Irish and Latin were the two languages spoken in St Nicholas for religious services when it was first built in 1320. Before then an ancient site of worship which used Irish stood for hundreds of years before that - and it is still evident today in the foundations.
At the time, Irish was the working language of the church and the wardens needed to speak it so they could tend their parish.
Ba iad an Ghaeilge agus an Laidin an dá theanga a labhraíodh i San Nioclás nuair a tógadh ar dtús é i 1320. Roimhe sin bhí suíomh ársa adhartha a bhain úsáid as an nGaeilge - agus tá sé fós le feiceáil sa bhunsraith inniú.
Ag an am, ba í an Ghaeilge teanga oibre na heaglaise agus cúpla focail as Laidin.
An Irish translation of the prayer book, Leabhar na nVrnaightheadh Comhchoidchiond (Dublin, 1608) was eventually made by William Daniel (Uilliam Ó Domhnaill) who had previously been Warden of the Collegiate Church, Galway, until 1602 when he returned to Dublin to prepare an Irish translation of the New Testament (1603), and then of the prayer book.
Under Queen Elizabeth, parts of the service were sometimes in Irish in the Collegiate church, despite the absence of an Irish prayer book: for the principal Sunday service in Galway, the sermon was occasionally in Irish, English, and Latin.

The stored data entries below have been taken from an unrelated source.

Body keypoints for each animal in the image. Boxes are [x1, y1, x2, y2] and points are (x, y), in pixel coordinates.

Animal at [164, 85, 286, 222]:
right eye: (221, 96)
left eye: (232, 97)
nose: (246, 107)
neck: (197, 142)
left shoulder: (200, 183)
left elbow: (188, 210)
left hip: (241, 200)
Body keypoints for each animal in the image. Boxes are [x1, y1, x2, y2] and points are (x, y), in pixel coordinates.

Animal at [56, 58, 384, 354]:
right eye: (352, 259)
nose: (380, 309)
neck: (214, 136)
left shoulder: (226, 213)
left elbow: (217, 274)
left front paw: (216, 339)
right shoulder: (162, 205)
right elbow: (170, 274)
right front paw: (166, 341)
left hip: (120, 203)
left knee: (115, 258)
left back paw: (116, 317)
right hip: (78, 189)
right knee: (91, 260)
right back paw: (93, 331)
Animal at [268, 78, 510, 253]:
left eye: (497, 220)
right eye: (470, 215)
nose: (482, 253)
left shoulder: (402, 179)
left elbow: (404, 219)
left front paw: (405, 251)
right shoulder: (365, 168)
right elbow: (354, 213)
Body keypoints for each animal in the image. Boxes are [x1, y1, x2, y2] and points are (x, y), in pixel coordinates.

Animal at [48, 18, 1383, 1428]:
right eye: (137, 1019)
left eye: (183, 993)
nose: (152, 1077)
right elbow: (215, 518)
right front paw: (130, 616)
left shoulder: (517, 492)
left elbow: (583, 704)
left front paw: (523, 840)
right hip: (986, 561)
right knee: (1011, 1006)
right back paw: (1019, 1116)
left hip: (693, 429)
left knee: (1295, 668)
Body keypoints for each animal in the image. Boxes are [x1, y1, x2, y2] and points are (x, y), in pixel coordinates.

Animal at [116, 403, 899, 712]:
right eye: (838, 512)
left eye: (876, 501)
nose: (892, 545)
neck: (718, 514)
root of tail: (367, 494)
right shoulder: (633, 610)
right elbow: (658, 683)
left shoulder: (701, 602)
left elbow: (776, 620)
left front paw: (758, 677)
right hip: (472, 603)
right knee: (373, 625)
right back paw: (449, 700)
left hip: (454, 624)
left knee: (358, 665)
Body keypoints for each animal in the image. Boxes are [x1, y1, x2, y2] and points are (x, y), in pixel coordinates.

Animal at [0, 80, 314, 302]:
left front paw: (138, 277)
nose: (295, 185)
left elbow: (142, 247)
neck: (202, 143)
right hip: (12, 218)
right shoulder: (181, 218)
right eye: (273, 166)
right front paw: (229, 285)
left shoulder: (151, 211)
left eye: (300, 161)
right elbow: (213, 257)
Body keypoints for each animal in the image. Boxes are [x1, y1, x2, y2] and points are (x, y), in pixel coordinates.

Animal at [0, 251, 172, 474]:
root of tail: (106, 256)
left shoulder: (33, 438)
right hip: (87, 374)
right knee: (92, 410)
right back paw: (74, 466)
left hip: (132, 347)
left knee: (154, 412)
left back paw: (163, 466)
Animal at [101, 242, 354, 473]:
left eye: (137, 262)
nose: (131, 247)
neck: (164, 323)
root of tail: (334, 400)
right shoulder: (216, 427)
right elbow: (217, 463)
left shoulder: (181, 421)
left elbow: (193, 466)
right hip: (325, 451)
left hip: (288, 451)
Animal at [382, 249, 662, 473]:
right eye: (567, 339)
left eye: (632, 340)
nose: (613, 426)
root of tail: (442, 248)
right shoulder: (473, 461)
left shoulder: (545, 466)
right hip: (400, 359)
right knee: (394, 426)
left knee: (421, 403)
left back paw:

Warden Daniel used Irish extensively in Galway after he came in 1595, and it is very likely that his early drafts of the Irish prayer book had been made for services in the Collegiate church and later formed the basis of his Leabhar na nVrnaightheadh gComhchoidchiond. In a way, history was repeated when Gary Hastings, the previous rector of Galway, published Leabhar na hUrnaí Coitinne (Dublin, 2004), an Irish translation of the latest version of the Book of Common Prayer, which is occasionally used in services in the Collegiate church.